*** Opening of Data extracts ***

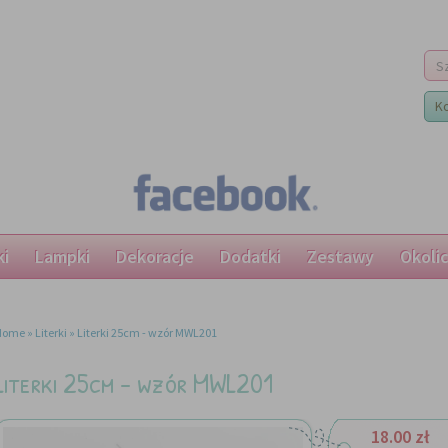
K
ki
Lampki
Dekoracje
Dodatki
Zestawy
Okoli
Home
»
Literki
»
Literki 25cm - wzór MWL201
Literki 25cm - wzór MWL201
18.00 zł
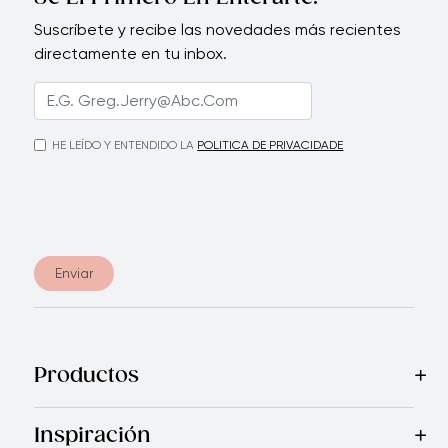
Suscríbete y recibe las novedades más recientes
directamente en tu inbox.
HE LEÍDO Y ENTENDIDO LA
POLITICA DE PRIVACIDADE
Enviar
Productos
Mas Vendidos
Cocina
Cuchillos
Vajillas
Electrodomésticos
Inspiración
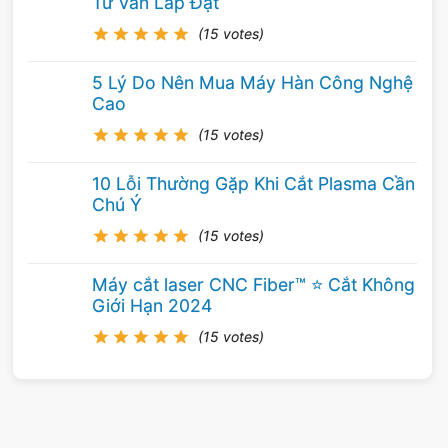
Tư Vấn Lắp Đặt
(15 votes)
5 Lý Do Nên Mua Máy Hàn Công Nghệ
Cao
(15 votes)
10 Lỗi Thường Gặp Khi Cắt Plasma Cần
Chú Ý
(15 votes)
Máy cắt laser CNC Fiber™ ⭐️ Cắt Không
Giới Hạn 2024
(15 votes)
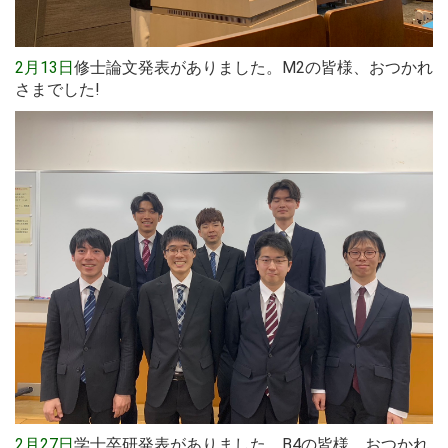
2月13日
修士論文発表がありました。M2の皆様、おつかれ
さまでした!
2月27日
学士卒研発表がありました。B4の皆様、おつかれ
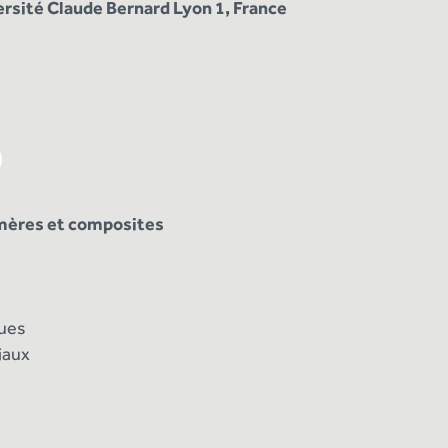
ersité Claude Bernard Lyon 1, France
mères et composites
ques
iaux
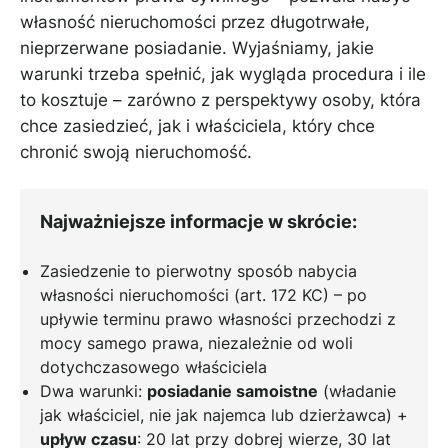
własność nieruchomości przez długotrwałe,
nieprzerwane posiadanie. Wyjaśniamy, jakie
warunki trzeba spełnić, jak wygląda procedura i ile
to kosztuje – zarówno z perspektywy osoby, która
chce zasiedzieć, jak i właściciela, który chce
chronić swoją nieruchomość.
Najważniejsze informacje w skrócie:
Zasiedzenie to pierwotny sposób nabycia
własności nieruchomości (art. 172 KC) – po
upływie terminu prawo własności przechodzi z
mocy samego prawa, niezależnie od woli
dotychczasowego właściciela
Dwa warunki:
posiadanie samoistne
(władanie
jak właściciel, nie jak najemca lub dzierżawca) +
upływ czasu
: 20 lat przy dobrej wierze, 30 lat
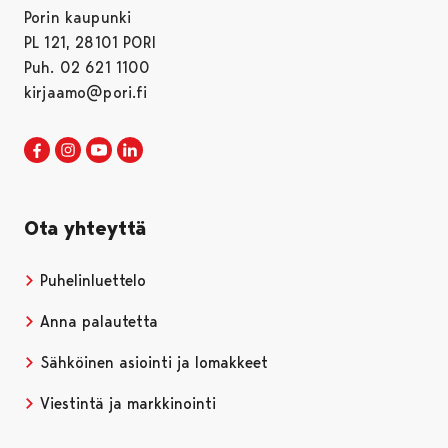
Porin kaupunki
PL 121, 28101 PORI
Puh. 02 621 1100
kirjaamo@pori.fi
Porin kaupunki Facebookissa
Avautuu uudessa välilehdessä
Porin kaupunki Instagramissa
Avautuu uudessa välilehdessä
Porin kaupunki Youtubessa
Avautuu uudessa välilehdessä
Porin kaupunki LinkedInissa
Avautuu uudessa välilehdessä
Ota yhteyttä
Puhelinluettelo
Anna palautetta
Sähköinen asiointi ja lomakkeet
Viestintä ja markkinointi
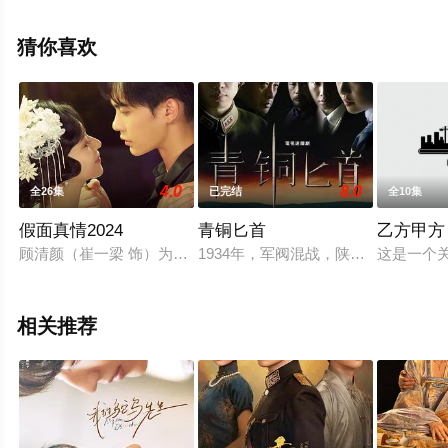
机免费观看高清未删减完整版电视剧全集就上天堂电影
网，更多相关信息可移步至豆瓣电视剧、电视猫或剧情网
猜你喜欢
等平台了解。
4.0
8.0
全26集
已完结
全10集
假面真情2024
青铜匕首
乙方甲方
顾清颜（崔一梁 饰）为找到杀父仇人莫先生而成为舞女，并与身
1934年，军阀混战，陕西靖镇的石
这是一个
相关推荐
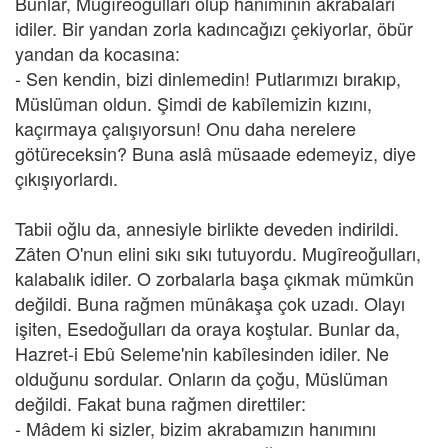
Bunlar, Mugîreoğulları olup hanımının akrabaları
idiler. Bir yandan zorla kadıncağızı çekiyorlar, öbür
yandan da kocasına:
- Sen kendin, bizi dinlemedin! Putlarımızı bırakıp,
Müslüman oldun. Şimdi de kabîlemizin kızını,
kaçırmaya çalışıyorsun! Onu daha nerelere
götüreceksin? Buna aslâ müsaade edemeyiz, diye
çıkışıyorlardı.
Tabii oğlu da, annesiyle birlikte deveden indirildi.
Zâten O'nun elini sıkı sıkı tutuyordu. Mugîreoğulları,
kalabalık idiler. O zorbalarla başa çıkmak mümkün
değildi. Buna rağmen münâkaşa çok uzadı. Olayı
işiten, Esedoğulları da oraya koştular. Bunlar da,
Hazret-i Ebû Seleme'nin kabîlesinden idiler. Ne
olduğunu sordular. Onların da çoğu, Müslüman
değildi. Fakat buna rağmen direttiler:
- Mâdem ki sizler, bizim akrabamızın hanımını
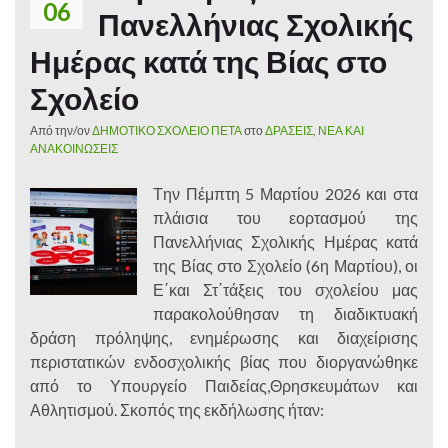
06
Πανελλήνιας Σχολικής
Ημέρας κατά της Βίας στο
Σχολείο
Από την/ον
ΔΗΜΟΤΙΚΟ ΣΧΟΛΕΙΟ ΠΕΤΑ
στο
ΔΡΑΣΕΙΣ
,
ΝΕΑ ΚΑΙ
ΑΝΑΚΟΙΝΩΣΕΙΣ
Τ
ην Πέμπτη 5 Μαρτίου 2026 και στα
πλάισια του εορτασμού της
Πανελλήνιας Σχολικής Ημέρας κατά
της Βίας στο Σχολείο (6η Μαρτίου), οι
Ε΄και Στ΄τάξεις του σχολείου μας
παρακολούθησαν τη διαδικτυακή
δράση πρόληψης, ενημέρωσης και διαχείρισης
περιστατικών ενδοσχολικής βίας που διοργανώθηκε
από το Υπουργείο Παιδείας,Θρησκευμάτων και
Αθλητισμού. Σκοπός της εκδήλωσης ήταν:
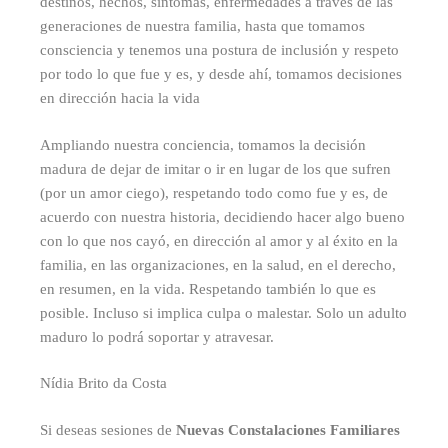
destinos, hechos, síntomas, enfermedades a través de las
generaciones de nuestra familia, hasta que tomamos
consciencia y tenemos una postura de inclusión y respeto
por todo lo que fue y es, y desde ahí, tomamos decisiones
en dirección hacia la vida
Ampliando nuestra conciencia, tomamos la decisión
madura de dejar de imitar o ir en lugar de los que sufren
(por un amor ciego), respetando todo como fue y es, de
acuerdo con nuestra historia, decidiendo hacer algo bueno
con lo que nos cayó, en dirección al amor y al éxito en la
familia, en las organizaciones, en la salud, en el derecho,
en resumen, en la vida. Respetando también lo que es
posible. Incluso si implica culpa o malestar. Solo un adulto
maduro lo podrá soportar y atravesar.
Nídia Brito da Costa
Si deseas sesiones de
Nuevas Constalaciones Familiares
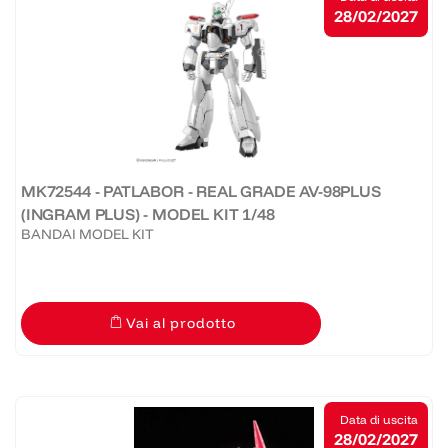
28/02/2027
MK72544 - PATLABOR - REAL GRADE AV-98PLUS
(INGRAM PLUS) - MODEL KIT 1/48
BANDAI MODEL KIT
Vai al prodotto
Data di uscita
28/02/2027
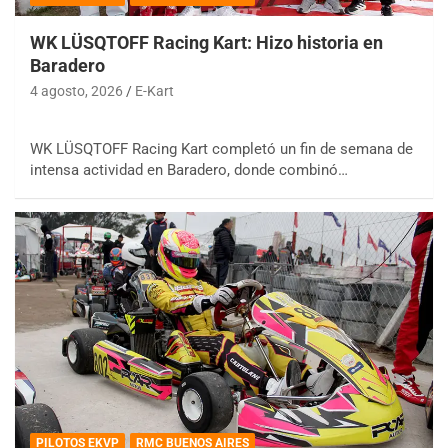
WK LÜSQTOFF Racing Kart: Hizo historia en
Baradero
4 agosto, 2026
E-Kart
WK LÜSQTOFF Racing Kart completó un fin de semana de
intensa actividad en Baradero, donde combinó…
PILOTOS EKVP
RMC BUENOS AIRES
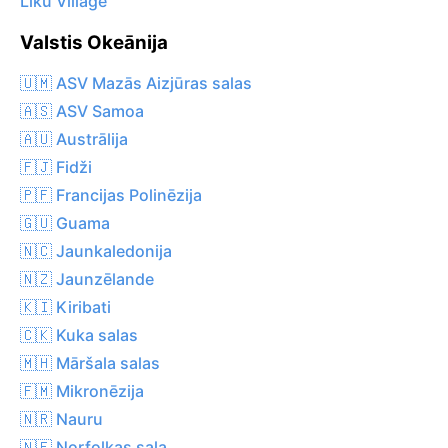
Liku Village
Valstis Okeānija
🇺🇲 ASV Mazās Aizjūras salas
🇦🇸 ASV Samoa
🇦🇺 Austrālija
🇫🇯 Fidži
🇵🇫 Francijas Polinēzija
🇬🇺 Guama
🇳🇨 Jaunkaledonija
🇳🇿 Jaunzēlande
🇰🇮 Kiribati
🇨🇰 Kuka salas
🇲🇭 Māršala salas
🇫🇲 Mikronēzija
🇳🇷 Nauru
🇳🇫 Norfolkas sala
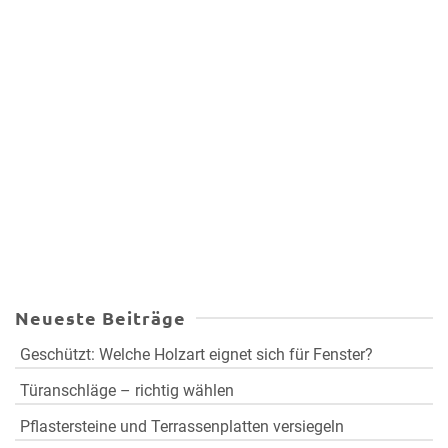
Neueste Beiträge
Geschützt: Welche Holzart eignet sich für Fenster?
Türanschläge – richtig wählen
Pflastersteine und Terrassenplatten versiegeln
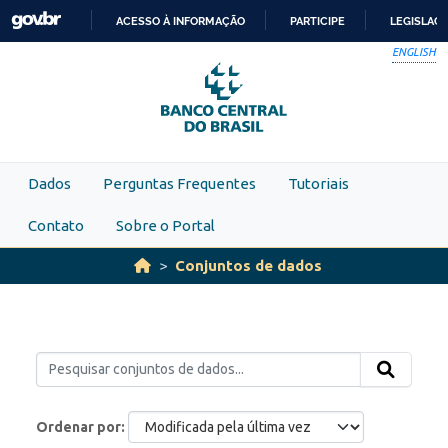
Skip to main content
ACESSO À INFORMAÇÃO
PARTICIPE
LEGISLAÇ
IR
ENGLISH
PARA
O
CONTEÚDO
Dados
Perguntas Frequentes
Tutoriais
Contato
Sobre o Portal
Conjuntos de dados
Ordenar por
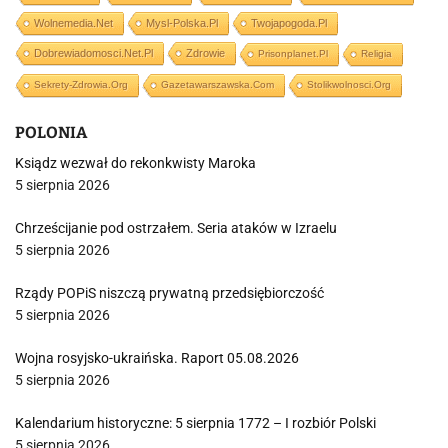
Wolnemedia.net
Mysl-Polska.pl
Twojapogoda.pl
Dobrewiadomosci.net.pl
Zdrowie
Prisonplanet.pl
Religia
Sekrety-Zdrowia.org
Gazetawarszawska.com
Stolikwolnosci.org
POLONIA
Ksiądz wezwał do rekonkwisty Maroka
5 sierpnia 2026
Chrześcijanie pod ostrzałem. Seria ataków w Izraelu
5 sierpnia 2026
Rządy POPiS niszczą prywatną przedsiębiorczość
5 sierpnia 2026
Wojna rosyjsko-ukraińska. Raport 05.08.2026
5 sierpnia 2026
Kalendarium historyczne: 5 sierpnia 1772 – I rozbiór Polski
5 sierpnia 2026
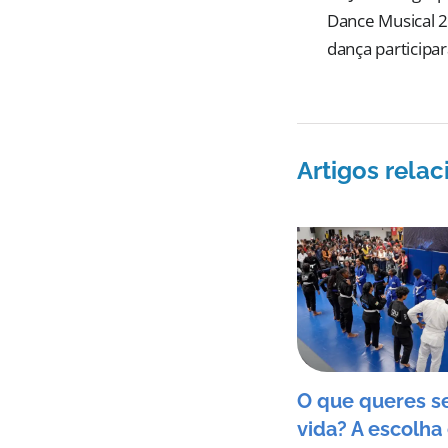
Dance Musical 2
dança participa
Artigos rela
O que queres s
vida? A escolha 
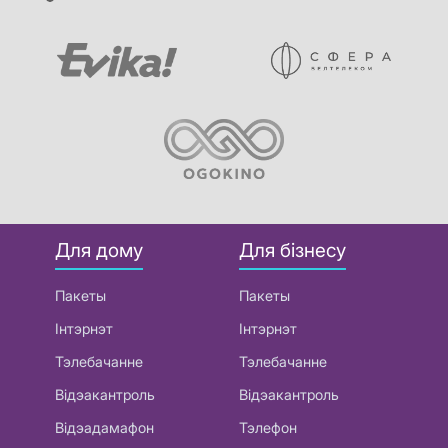
Для дому
Для бізнесу
Пакеты
Пакеты
Інтэрнэт
Інтэрнэт
Тэлебачанне
Тэлебачанне
Відэакантроль
Відэакантроль
Відэадамафон
Тэлефон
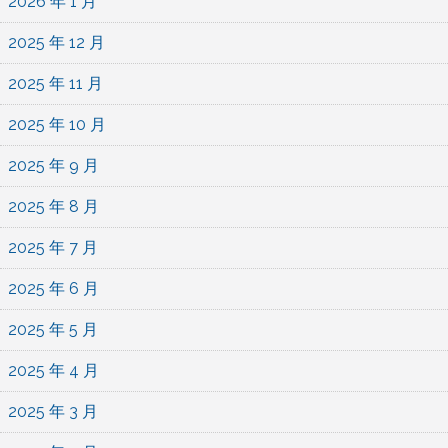
2026 年 1 月
2025 年 12 月
2025 年 11 月
2025 年 10 月
2025 年 9 月
2025 年 8 月
2025 年 7 月
2025 年 6 月
2025 年 5 月
2025 年 4 月
2025 年 3 月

*** Close of Data extracts ***

» Your goal: Only one part of the material above is wanted: the lines from the one with "Hazret-i Ebû Seleme'nin" up to and including the one with "ΑΝΑΚΟΙΝΩΣΕΙΣ". Please copy them exactly, pictures left out.

» Solution for this problem:
Hazret-i Ebû Seleme'nin kabîlesinden idiler. Ne
olduğunu sordular. Onların da çoğu, Müslüman
değildi. Fakat buna rağmen direttiler:
- Mâdem ki sizler, bizim akrabamızın hanımını
06
Πανελλήνιας Σχολικής
Ημέρας κατά της Βίας στο
Σχολείο
Από την/ον
ΔΗΜΟΤΙΚΟ ΣΧΟΛΕΙΟ ΠΕΤΑ
στο
ΔΡΑΣΕΙΣ
,
ΝΕΑ ΚΑΙ
ΑΝΑΚΟΙΝΩΣΕΙΣ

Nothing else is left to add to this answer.